__Directions for this task__.
Print nothing except the lines of the listing below from the line with "right elbow: (68, 372)" to the line with "left wrist: (484, 377)", each exactly as written, both ends included.

[Start of section]

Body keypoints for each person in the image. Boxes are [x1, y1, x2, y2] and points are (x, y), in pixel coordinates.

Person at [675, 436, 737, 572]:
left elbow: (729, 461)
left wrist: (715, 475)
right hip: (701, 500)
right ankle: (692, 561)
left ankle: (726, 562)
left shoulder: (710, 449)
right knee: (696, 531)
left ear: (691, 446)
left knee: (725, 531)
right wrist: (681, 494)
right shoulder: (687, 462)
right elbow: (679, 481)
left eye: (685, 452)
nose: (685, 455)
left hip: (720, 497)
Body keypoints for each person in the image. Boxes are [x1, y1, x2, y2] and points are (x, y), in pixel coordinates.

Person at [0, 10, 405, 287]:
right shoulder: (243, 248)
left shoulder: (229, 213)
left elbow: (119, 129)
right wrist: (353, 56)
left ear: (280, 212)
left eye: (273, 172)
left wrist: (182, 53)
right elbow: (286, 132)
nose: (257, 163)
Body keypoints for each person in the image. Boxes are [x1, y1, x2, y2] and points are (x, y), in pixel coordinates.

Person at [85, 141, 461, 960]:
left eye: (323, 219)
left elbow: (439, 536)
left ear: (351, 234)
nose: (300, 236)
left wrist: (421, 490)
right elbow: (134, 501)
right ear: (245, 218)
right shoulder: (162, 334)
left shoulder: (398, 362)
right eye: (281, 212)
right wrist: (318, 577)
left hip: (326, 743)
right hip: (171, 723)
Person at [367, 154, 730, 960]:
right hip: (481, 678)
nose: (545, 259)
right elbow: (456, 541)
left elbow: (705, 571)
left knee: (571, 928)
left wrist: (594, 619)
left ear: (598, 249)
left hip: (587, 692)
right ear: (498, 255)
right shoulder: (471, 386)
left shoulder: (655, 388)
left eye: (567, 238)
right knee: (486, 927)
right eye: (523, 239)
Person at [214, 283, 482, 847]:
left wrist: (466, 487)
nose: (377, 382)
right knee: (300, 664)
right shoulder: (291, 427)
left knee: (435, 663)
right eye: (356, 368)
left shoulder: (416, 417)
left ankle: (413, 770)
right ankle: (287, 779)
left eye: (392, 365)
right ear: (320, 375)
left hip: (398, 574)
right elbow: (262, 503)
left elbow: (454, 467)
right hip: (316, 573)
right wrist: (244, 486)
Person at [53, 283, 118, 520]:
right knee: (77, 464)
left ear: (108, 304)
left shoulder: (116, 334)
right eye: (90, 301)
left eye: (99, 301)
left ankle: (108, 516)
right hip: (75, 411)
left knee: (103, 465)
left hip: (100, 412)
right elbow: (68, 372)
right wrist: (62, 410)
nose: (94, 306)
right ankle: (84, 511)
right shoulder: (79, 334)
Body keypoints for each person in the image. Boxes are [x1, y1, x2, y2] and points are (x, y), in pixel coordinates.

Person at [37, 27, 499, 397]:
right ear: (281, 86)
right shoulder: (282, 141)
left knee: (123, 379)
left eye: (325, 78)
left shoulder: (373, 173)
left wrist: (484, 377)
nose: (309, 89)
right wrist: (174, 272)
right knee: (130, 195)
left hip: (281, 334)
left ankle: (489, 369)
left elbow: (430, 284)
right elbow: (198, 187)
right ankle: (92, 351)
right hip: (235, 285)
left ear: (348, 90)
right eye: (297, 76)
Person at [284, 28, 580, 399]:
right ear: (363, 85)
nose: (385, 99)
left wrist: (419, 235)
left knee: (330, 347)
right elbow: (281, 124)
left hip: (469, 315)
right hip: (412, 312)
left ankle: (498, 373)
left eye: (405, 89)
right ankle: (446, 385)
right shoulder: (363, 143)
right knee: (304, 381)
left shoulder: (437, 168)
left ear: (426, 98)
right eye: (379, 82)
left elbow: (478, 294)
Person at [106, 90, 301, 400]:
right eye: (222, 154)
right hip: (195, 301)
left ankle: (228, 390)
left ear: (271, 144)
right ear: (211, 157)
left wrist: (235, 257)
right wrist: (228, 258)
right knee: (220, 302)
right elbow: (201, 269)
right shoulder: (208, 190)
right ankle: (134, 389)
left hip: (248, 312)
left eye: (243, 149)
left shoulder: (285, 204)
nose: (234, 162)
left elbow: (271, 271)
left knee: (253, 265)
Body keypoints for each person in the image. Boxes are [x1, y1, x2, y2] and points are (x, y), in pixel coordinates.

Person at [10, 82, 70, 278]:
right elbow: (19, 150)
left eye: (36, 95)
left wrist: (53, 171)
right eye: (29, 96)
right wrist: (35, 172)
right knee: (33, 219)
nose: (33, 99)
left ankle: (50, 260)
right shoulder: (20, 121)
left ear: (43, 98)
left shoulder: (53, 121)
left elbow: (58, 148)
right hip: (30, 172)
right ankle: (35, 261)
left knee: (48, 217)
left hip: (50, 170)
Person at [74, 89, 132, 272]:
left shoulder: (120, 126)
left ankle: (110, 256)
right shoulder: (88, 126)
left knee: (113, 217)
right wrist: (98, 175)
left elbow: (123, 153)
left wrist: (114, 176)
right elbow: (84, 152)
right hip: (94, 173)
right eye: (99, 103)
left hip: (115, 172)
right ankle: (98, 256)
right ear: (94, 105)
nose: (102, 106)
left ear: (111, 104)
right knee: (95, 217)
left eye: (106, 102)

[End of section]

__Finished exercise__.
right elbow: (68, 372)
right wrist: (62, 410)
nose: (94, 306)
right ankle: (84, 511)
right shoulder: (79, 334)
Body keypoints for each person in the image. Boxes are [x1, y1, x2, y2] and points are (x, y), in pixel coordinates.

Person at [37, 27, 499, 397]:
right ear: (281, 86)
right shoulder: (282, 141)
left knee: (123, 379)
left eye: (325, 78)
left shoulder: (373, 173)
left wrist: (484, 377)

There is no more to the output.